→ **TASK TO COMPLETE**: Should a line below contain the word "down", report it.

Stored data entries

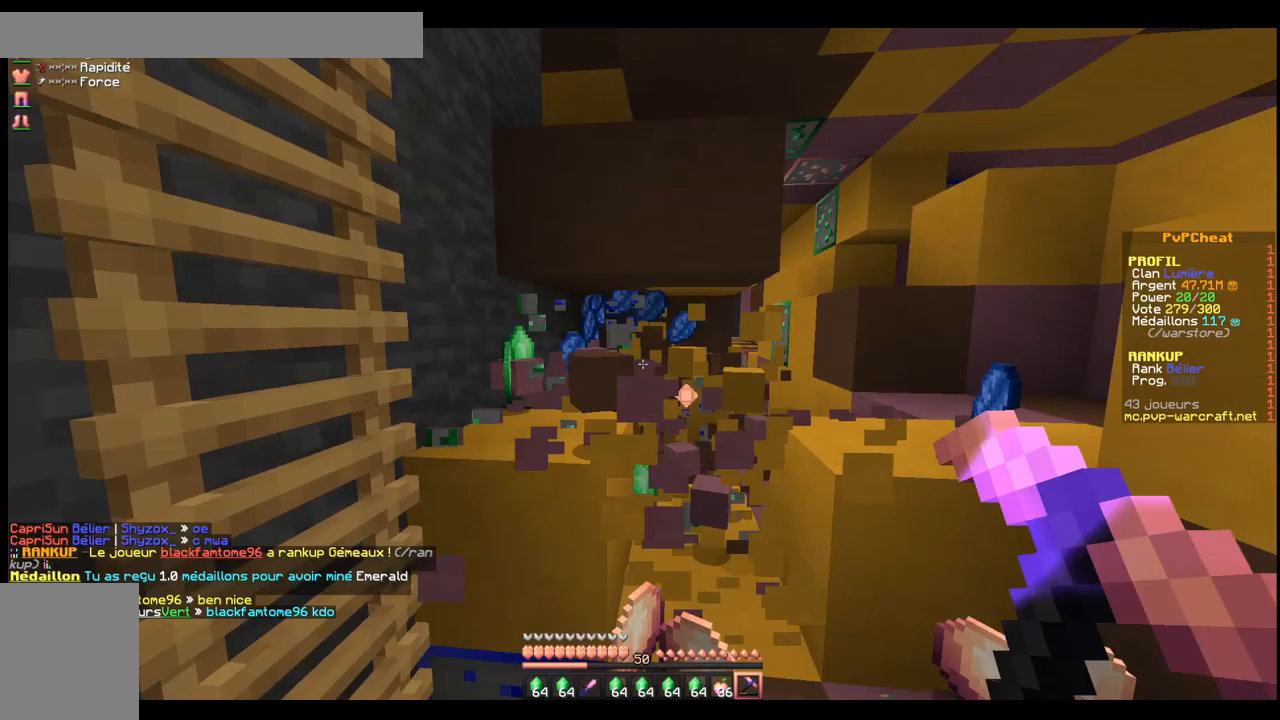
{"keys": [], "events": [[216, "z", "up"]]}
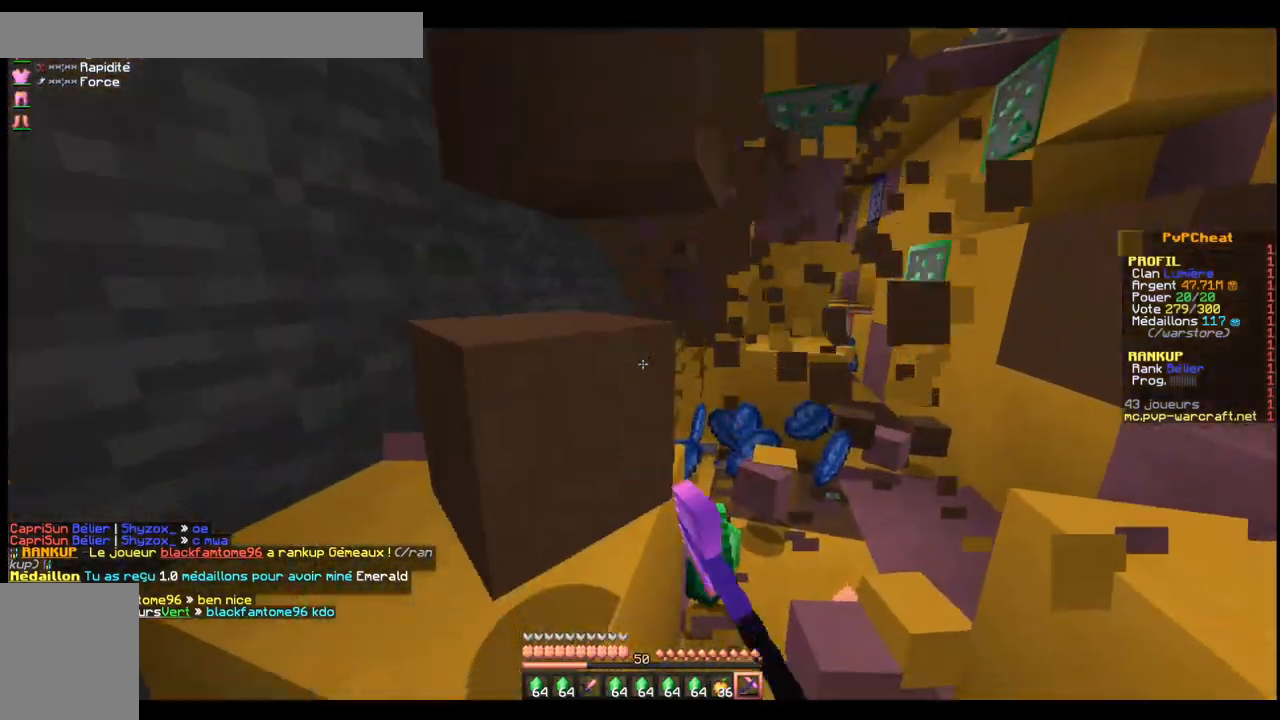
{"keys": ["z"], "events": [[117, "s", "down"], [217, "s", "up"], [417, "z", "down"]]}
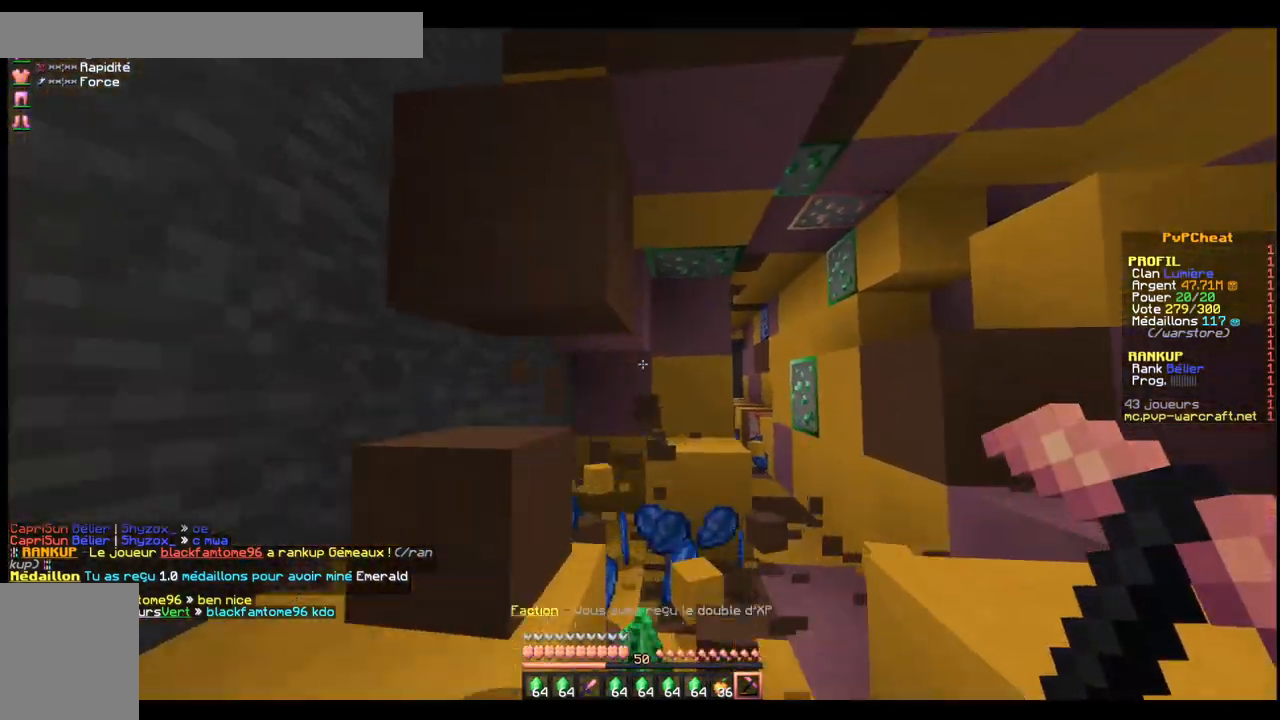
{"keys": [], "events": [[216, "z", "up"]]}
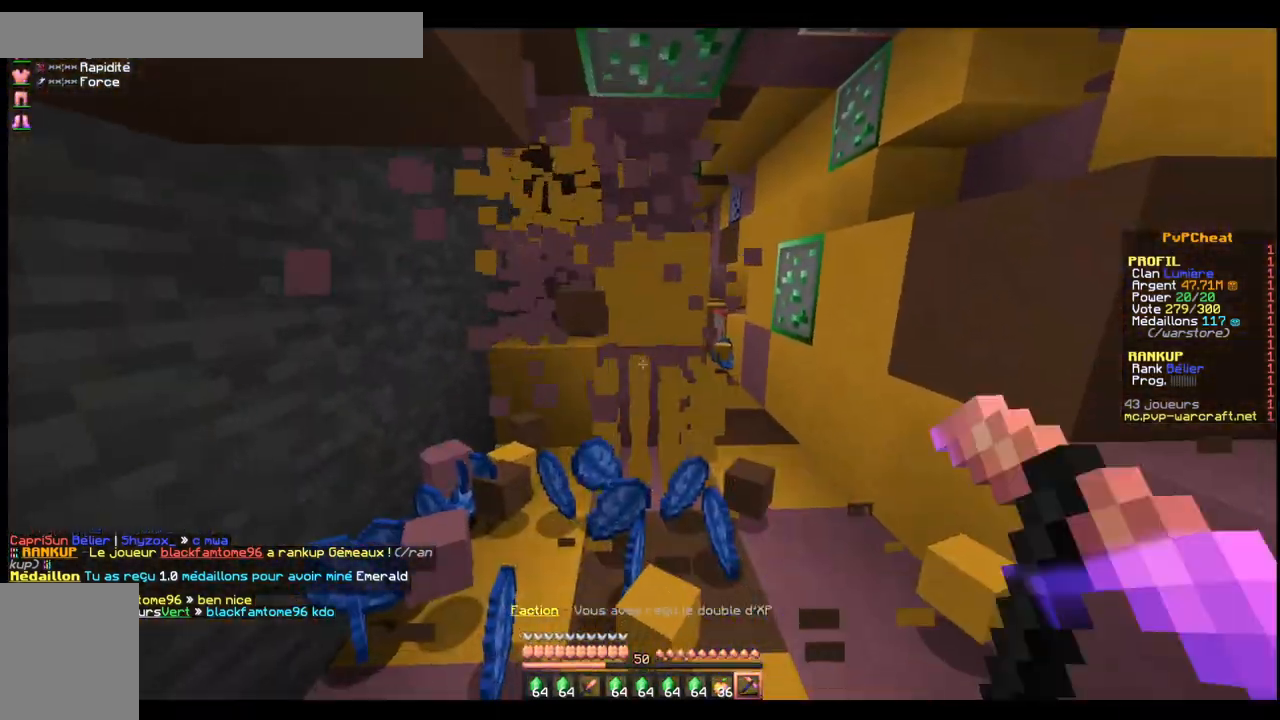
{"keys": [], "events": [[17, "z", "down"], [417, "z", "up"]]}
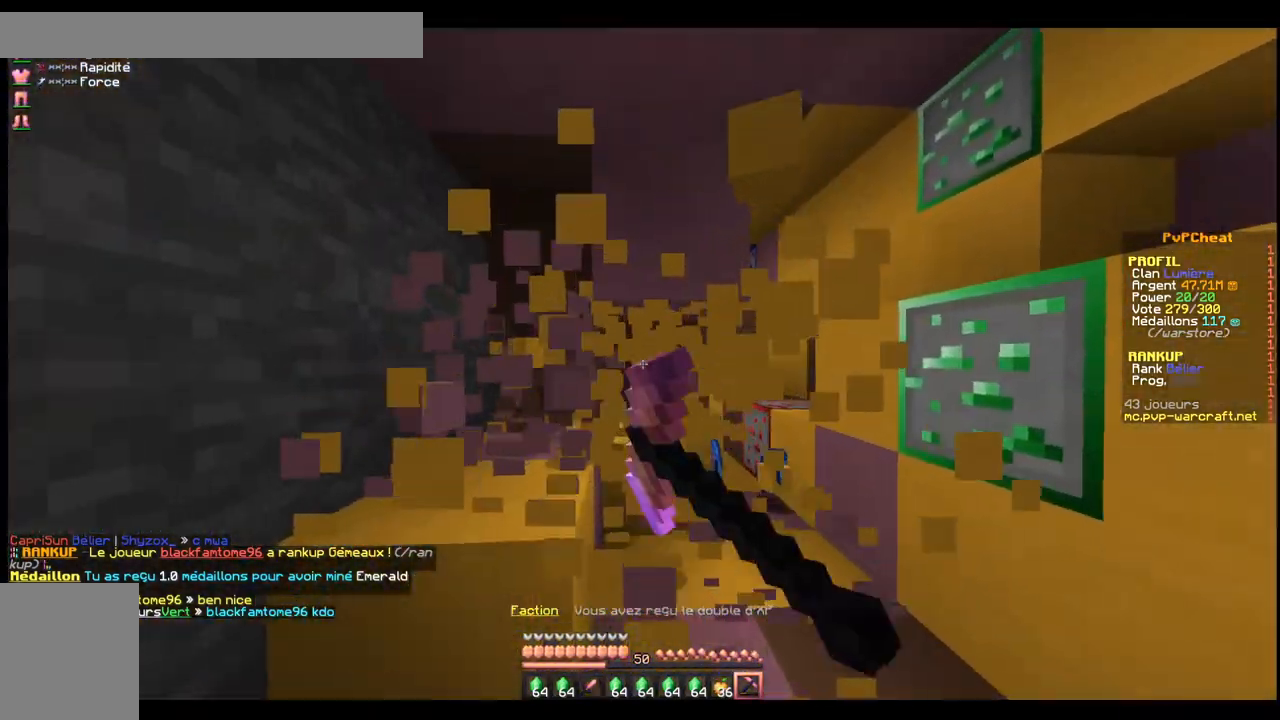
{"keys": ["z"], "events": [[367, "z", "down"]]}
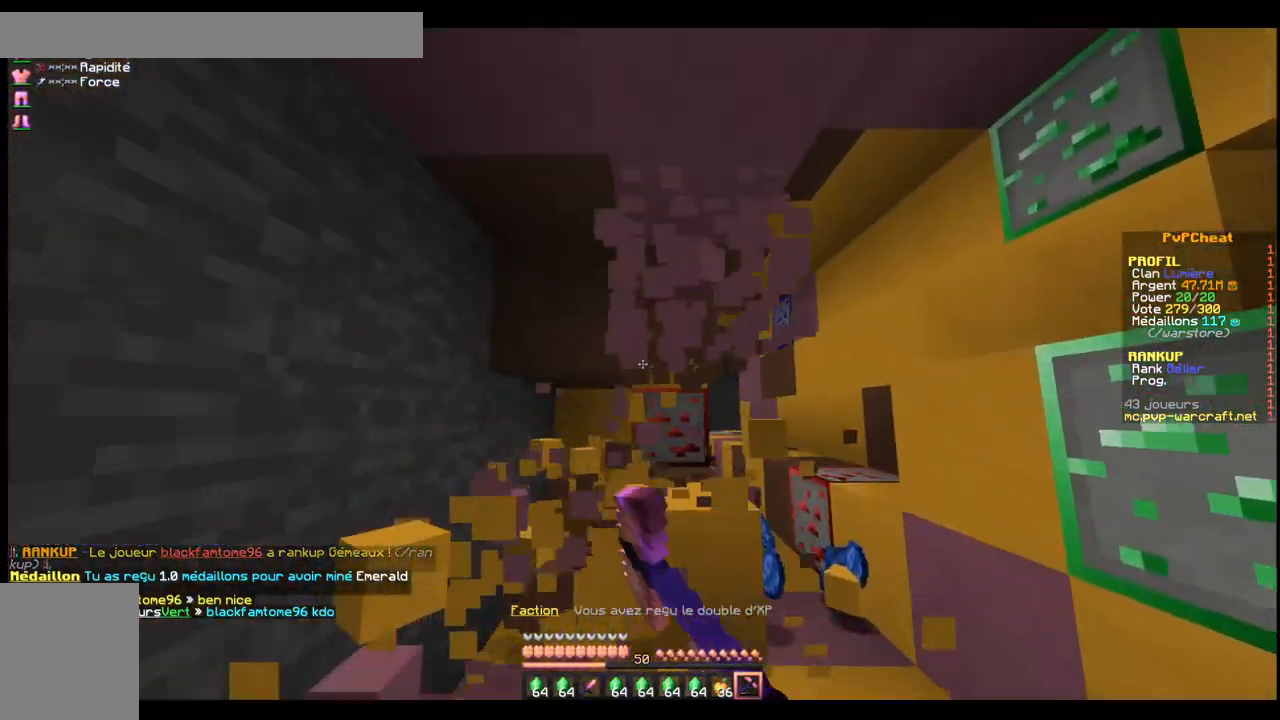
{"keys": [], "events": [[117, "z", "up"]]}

→ **RESPONSE AREA**:
{"keys": ["z"], "events": [[117, "s", "down"], [217, "s", "up"], [417, "z", "down"]]}
{"keys": [], "events": [[17, "z", "down"], [417, "z", "up"]]}
{"keys": ["z"], "events": [[367, "z", "down"]]}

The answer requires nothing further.